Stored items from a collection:
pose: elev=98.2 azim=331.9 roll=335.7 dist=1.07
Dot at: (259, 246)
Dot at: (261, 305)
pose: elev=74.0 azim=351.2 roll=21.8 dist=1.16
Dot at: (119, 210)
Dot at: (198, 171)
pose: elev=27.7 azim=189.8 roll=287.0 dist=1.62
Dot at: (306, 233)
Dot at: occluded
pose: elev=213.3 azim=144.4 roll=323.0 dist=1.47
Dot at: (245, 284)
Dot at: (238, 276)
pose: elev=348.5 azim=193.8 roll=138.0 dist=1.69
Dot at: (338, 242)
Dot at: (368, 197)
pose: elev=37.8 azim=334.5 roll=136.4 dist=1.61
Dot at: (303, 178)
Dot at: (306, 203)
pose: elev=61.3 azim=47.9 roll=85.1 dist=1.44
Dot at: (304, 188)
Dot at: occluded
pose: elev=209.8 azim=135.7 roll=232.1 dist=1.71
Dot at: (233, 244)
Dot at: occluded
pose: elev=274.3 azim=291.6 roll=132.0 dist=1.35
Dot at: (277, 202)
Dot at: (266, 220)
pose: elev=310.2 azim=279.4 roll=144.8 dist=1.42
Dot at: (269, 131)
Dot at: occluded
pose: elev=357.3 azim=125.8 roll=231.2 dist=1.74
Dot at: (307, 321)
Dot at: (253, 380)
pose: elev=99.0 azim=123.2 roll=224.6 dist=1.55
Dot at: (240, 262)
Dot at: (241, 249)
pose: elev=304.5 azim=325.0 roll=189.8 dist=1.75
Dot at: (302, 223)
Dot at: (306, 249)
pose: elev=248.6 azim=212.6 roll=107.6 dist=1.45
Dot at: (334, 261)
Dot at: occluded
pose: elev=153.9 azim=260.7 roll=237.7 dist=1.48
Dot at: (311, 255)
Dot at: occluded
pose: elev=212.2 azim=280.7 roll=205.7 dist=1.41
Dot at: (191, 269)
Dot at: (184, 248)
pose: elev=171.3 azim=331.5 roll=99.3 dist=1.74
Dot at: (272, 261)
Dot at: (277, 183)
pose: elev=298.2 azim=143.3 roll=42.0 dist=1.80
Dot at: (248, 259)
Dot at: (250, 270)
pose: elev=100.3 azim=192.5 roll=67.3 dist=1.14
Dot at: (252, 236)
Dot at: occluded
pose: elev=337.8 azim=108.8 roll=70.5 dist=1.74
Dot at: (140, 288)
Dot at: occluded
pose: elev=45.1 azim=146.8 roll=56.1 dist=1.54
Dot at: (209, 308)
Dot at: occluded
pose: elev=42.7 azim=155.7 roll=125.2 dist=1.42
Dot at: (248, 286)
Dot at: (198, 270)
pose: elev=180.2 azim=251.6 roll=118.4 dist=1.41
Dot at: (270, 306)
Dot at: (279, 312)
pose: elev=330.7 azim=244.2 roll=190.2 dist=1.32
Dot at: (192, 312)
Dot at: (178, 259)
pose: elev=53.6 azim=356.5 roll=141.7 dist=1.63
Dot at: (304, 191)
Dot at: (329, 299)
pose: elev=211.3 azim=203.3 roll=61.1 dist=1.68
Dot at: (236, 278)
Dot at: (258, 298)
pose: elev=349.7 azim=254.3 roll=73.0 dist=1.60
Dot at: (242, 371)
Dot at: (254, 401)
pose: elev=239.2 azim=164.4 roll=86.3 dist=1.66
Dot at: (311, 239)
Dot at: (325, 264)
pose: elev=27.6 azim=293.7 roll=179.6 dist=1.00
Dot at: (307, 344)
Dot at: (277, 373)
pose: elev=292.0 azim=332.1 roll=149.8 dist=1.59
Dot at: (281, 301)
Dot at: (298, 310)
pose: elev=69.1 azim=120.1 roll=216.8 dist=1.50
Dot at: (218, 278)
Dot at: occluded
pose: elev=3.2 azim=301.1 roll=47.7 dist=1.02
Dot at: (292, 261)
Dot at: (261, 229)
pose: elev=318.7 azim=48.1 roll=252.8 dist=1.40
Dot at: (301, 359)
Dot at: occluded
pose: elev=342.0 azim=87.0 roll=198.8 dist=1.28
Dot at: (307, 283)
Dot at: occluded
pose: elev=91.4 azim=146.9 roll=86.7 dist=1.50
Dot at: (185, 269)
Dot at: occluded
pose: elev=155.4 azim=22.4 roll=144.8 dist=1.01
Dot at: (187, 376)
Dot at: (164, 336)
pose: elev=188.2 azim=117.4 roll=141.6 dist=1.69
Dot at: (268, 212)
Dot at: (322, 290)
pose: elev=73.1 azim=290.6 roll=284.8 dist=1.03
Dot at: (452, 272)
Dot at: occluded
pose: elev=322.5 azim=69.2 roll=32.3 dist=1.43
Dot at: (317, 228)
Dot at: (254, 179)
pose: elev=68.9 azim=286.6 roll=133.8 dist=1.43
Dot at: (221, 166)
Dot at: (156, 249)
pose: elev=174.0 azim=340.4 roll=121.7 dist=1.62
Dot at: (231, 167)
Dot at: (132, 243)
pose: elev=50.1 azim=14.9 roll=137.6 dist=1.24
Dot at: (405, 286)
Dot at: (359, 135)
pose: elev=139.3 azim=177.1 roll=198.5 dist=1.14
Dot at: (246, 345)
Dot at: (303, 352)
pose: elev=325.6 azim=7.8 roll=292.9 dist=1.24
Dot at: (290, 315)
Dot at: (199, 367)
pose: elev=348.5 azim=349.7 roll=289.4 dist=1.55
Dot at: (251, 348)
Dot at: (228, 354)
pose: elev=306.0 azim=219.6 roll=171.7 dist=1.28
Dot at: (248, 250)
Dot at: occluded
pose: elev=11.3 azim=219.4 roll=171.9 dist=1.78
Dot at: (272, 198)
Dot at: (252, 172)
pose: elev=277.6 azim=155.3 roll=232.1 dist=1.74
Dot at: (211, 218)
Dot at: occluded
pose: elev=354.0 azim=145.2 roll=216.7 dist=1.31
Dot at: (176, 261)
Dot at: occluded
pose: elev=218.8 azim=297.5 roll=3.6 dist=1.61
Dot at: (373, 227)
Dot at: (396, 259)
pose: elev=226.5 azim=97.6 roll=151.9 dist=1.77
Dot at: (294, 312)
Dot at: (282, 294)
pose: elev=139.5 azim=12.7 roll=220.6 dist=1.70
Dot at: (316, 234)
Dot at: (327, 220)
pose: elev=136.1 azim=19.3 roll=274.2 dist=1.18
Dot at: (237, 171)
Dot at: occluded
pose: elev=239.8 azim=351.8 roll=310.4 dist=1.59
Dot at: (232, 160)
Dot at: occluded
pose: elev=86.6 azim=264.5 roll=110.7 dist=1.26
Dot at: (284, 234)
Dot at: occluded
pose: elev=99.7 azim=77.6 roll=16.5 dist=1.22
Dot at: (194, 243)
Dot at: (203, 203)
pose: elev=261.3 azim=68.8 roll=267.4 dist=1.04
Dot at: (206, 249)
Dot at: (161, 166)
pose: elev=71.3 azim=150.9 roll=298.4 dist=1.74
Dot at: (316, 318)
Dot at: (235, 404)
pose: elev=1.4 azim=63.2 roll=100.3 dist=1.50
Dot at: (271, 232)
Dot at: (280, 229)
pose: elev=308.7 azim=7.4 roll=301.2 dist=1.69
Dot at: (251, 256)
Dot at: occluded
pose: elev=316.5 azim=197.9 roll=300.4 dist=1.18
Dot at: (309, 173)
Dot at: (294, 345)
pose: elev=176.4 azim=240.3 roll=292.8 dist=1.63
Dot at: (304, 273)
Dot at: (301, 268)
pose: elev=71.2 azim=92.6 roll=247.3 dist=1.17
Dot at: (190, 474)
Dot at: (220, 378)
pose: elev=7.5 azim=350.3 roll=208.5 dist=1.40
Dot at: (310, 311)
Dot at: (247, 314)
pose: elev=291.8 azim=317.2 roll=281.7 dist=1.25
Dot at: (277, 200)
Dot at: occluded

● **Objective**
In the stretch from the start of the entries through the line containing "Dot at: (238, 276)", switch "dist" to "distance" and write those lines out again with nothing else changed.

● **Written response**
pose: elev=98.2 azim=331.9 roll=335.7 distance=1.07
Dot at: (259, 246)
Dot at: (261, 305)
pose: elev=74.0 azim=351.2 roll=21.8 distance=1.16
Dot at: (119, 210)
Dot at: (198, 171)
pose: elev=27.7 azim=189.8 roll=287.0 distance=1.62
Dot at: (306, 233)
Dot at: occluded
pose: elev=213.3 azim=144.4 roll=323.0 distance=1.47
Dot at: (245, 284)
Dot at: (238, 276)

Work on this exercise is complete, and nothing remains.